## Required tasks
a. In the interview excerpt, what share of the youth vote does the newscaster say Nixon had?
b. Repeat word for word the passage of the interview excerpt that opens with the words containing "The entire idea" and closes with "you’d call it.".

## Selected text
Exactly! The fact that the newscaster is emphasizing not just that Nixon took the popular vote, he had something like 53 percent of the youth vote — that gutted Lennon, I think. And it’s so weird how so much of what he’s going through in the film resonates so much with the political situation right now. Isn’t it so weird?
You read a lot about George Wallace’s presidential campaign, but you kind of forget about just how populist his speeches were. And when the footage of them comes up in One to One and you hear them now…
They sound very familiar, don’t they. This is history on some sort of rinse and repeat cycle. What’s struck me is that, as we were taking this film around on the festival circuit, a lot of young audiences, a lot of viewers in their teens and early 20s, have really responded to the film. There were post-screening Q&As where they said to me, this feels like this is about our world. There was a lot of that, as well: “My God, I didn’t know celebrities could be so politically engaged, and actually be on the front line and be at marches,” and so on.
The entire idea of the connection between celebrity engagement and activism — using fame for “good” — is a huge part of the film, right?
Yes. It’s a big part of Lennon’s “second act,” I guess you’d call it.
After spending years sifting through this material and thinking about Lennon’s political radicalization, do you feel like the relationship between Lennon and Jerry Rubin was totally transactional, or do you feel that’s too simplistic?

## Entries provided
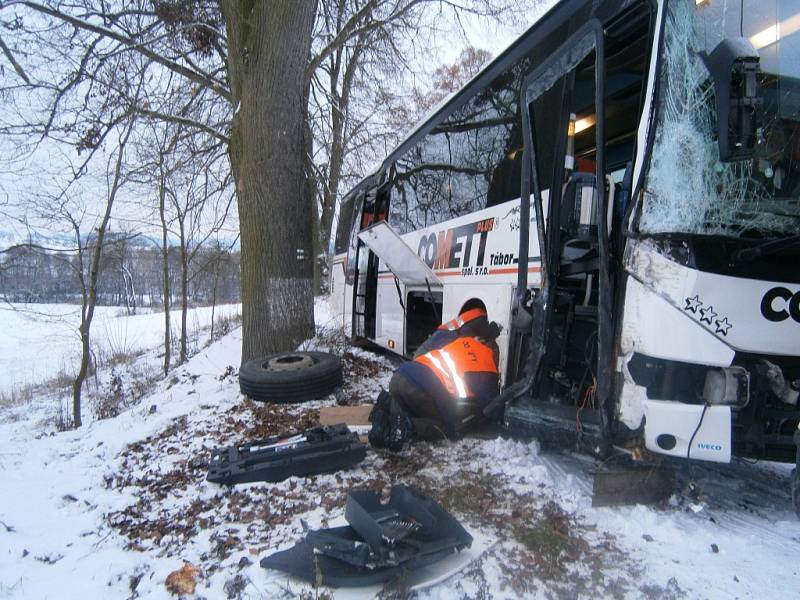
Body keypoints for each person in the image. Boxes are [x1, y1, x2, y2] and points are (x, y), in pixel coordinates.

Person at [370, 304, 501, 451]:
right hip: (417, 389)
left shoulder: (460, 342)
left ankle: (386, 406)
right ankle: (406, 428)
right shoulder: (485, 361)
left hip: (399, 377)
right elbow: (490, 402)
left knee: (413, 408)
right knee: (446, 426)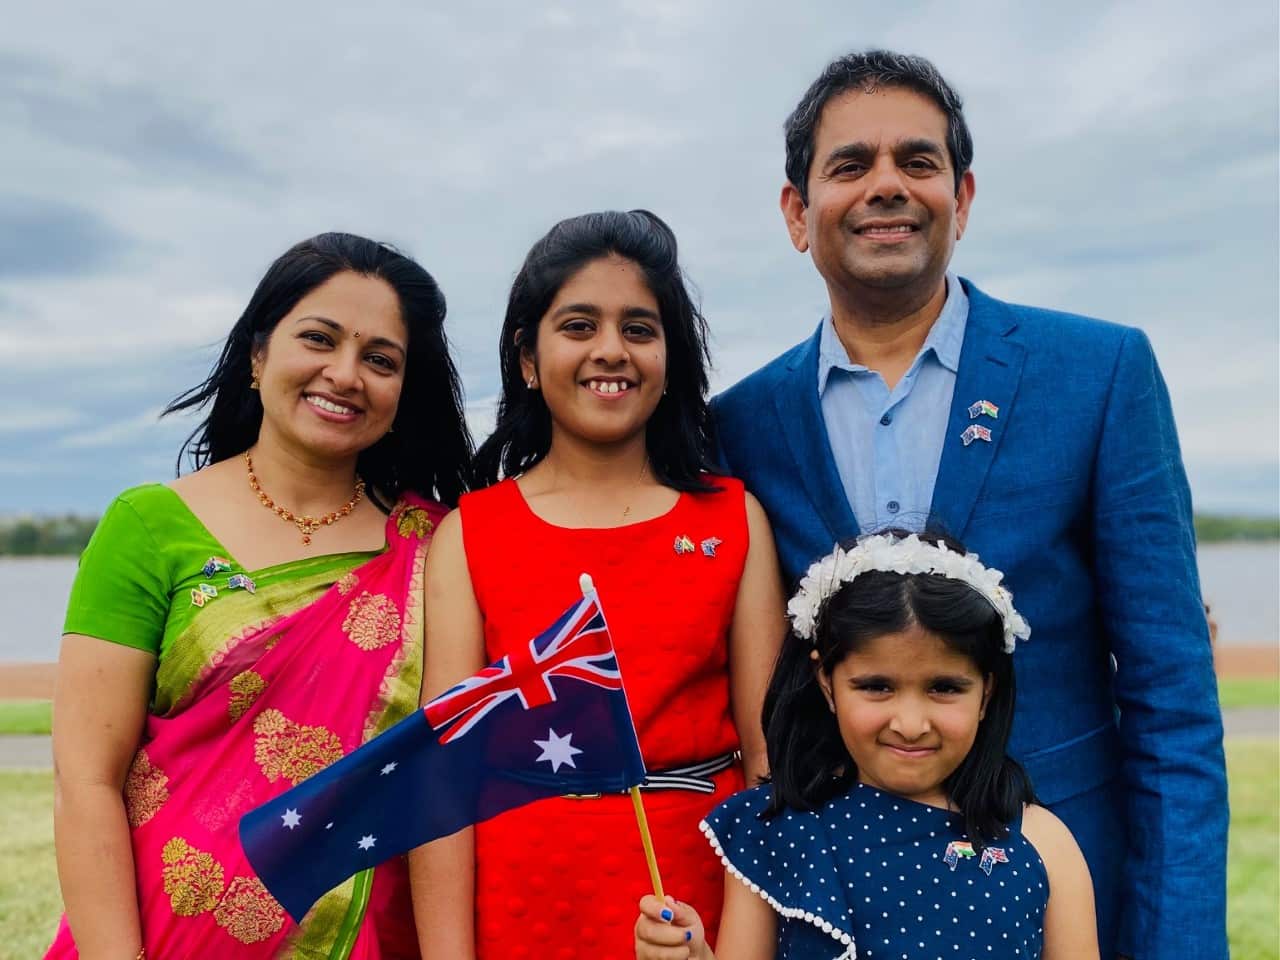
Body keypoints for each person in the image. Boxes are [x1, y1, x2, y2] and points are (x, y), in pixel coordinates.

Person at [712, 50, 1227, 957]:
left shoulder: (1100, 374)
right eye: (849, 165)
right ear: (797, 213)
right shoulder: (740, 426)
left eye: (917, 162)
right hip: (833, 910)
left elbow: (1171, 703)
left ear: (964, 196)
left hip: (1063, 890)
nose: (887, 187)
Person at [46, 233, 473, 959]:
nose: (345, 374)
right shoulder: (150, 526)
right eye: (319, 339)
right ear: (257, 355)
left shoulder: (440, 549)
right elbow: (85, 781)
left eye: (380, 359)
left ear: (404, 394)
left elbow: (445, 785)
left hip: (358, 937)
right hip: (157, 934)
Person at [412, 210, 786, 960]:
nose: (610, 350)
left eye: (639, 329)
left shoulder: (733, 520)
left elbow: (770, 768)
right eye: (578, 325)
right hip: (520, 905)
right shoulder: (470, 532)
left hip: (695, 903)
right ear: (526, 357)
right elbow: (442, 777)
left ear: (671, 355)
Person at [635, 532, 1099, 960]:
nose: (911, 724)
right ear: (826, 684)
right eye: (877, 687)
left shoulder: (1040, 841)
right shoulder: (775, 828)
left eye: (944, 688)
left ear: (987, 693)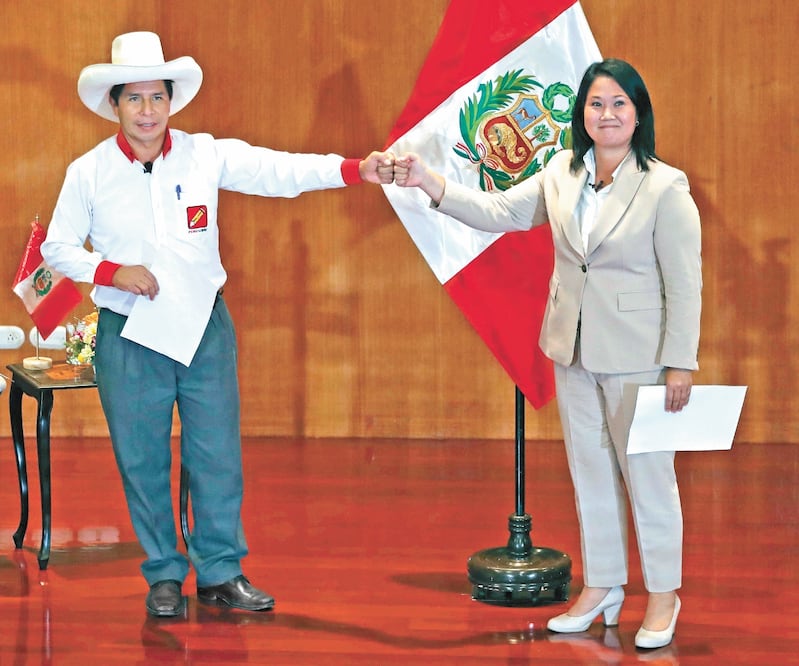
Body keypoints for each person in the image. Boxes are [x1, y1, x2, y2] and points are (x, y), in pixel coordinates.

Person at [41, 31, 394, 618]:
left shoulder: (206, 154)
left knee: (216, 455)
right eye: (135, 99)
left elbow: (282, 171)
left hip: (204, 328)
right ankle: (162, 574)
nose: (148, 111)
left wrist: (359, 169)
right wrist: (110, 269)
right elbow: (56, 247)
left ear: (172, 102)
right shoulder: (89, 172)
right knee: (142, 458)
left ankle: (221, 572)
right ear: (115, 105)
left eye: (158, 98)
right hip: (127, 335)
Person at [393, 58, 701, 650]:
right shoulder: (562, 172)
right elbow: (500, 212)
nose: (606, 114)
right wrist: (429, 182)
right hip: (572, 349)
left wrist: (680, 361)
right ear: (580, 114)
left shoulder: (666, 186)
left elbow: (685, 282)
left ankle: (663, 595)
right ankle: (605, 585)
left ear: (639, 115)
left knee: (648, 477)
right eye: (595, 104)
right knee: (589, 473)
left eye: (618, 104)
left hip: (639, 356)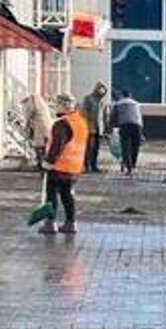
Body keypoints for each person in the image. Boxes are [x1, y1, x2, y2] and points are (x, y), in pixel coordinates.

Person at [40, 91, 90, 235]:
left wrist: (48, 162)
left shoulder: (62, 123)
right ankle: (71, 223)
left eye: (57, 104)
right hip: (74, 166)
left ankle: (50, 223)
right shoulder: (80, 122)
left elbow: (58, 145)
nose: (55, 107)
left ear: (63, 105)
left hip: (59, 166)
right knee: (67, 194)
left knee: (51, 195)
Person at [110, 86, 145, 177]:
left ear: (122, 95)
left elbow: (113, 117)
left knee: (125, 147)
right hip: (137, 126)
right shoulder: (136, 104)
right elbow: (139, 117)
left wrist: (110, 128)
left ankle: (128, 167)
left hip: (125, 126)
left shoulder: (118, 104)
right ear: (130, 95)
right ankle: (133, 165)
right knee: (135, 146)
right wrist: (141, 133)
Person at [78, 86, 108, 173]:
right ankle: (86, 166)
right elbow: (83, 113)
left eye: (103, 93)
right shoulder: (88, 99)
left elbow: (103, 115)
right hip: (89, 127)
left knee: (95, 148)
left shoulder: (101, 102)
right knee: (88, 148)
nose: (102, 95)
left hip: (98, 127)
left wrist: (105, 128)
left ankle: (94, 165)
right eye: (100, 92)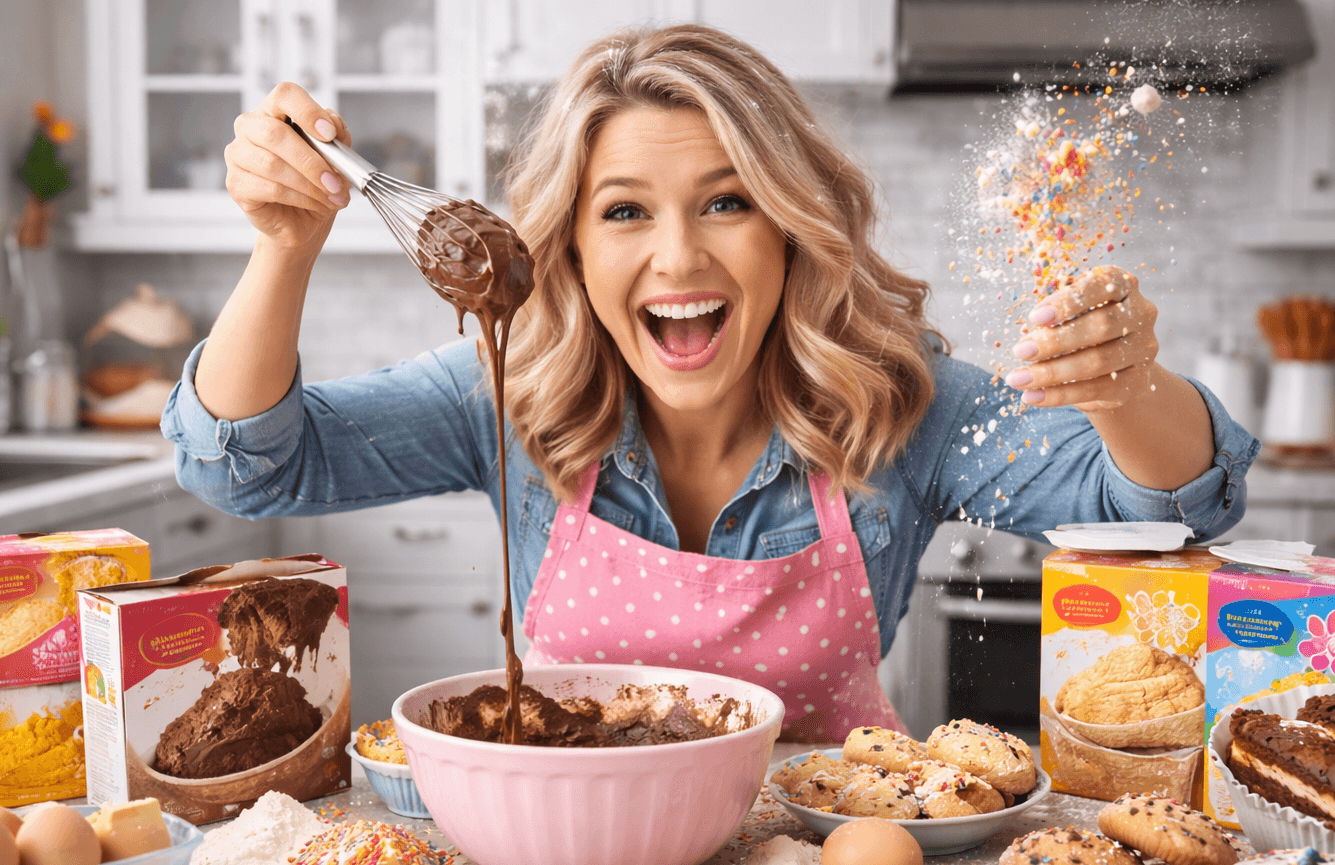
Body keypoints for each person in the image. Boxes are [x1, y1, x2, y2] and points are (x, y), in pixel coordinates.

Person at [163, 24, 1258, 742]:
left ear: (791, 230)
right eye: (626, 210)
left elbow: (1164, 505)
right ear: (574, 250)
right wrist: (286, 244)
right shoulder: (507, 388)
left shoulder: (897, 402)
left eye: (728, 202)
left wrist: (1125, 387)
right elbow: (247, 462)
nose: (679, 259)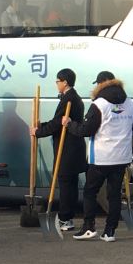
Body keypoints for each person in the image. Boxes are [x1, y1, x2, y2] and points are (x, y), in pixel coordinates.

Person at [67, 71, 133, 241]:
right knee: (114, 195)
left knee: (90, 192)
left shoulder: (99, 104)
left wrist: (70, 125)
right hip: (122, 157)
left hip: (101, 157)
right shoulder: (129, 103)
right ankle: (110, 232)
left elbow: (86, 130)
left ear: (101, 84)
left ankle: (89, 227)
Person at [32, 69, 87, 231]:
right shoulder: (75, 97)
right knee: (71, 183)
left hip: (67, 147)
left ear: (65, 82)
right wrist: (42, 126)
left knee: (65, 183)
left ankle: (65, 218)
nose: (56, 84)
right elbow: (57, 121)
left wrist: (38, 132)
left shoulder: (69, 99)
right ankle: (68, 217)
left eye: (58, 81)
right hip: (74, 147)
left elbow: (57, 124)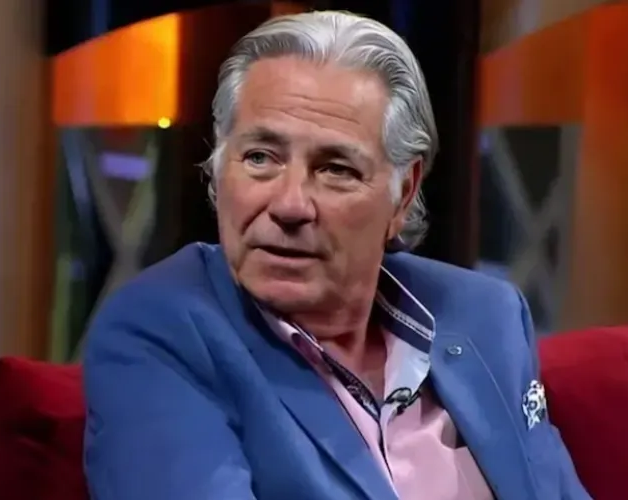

## Solution set
a. Something like 53 percent.

b.
The entire idea of the connection between celebrity engagement and activism — using fame for “good” — is a huge part of the film, right?
Yes. It’s a big part of Lennon’s “second act,” I guess you’d call it.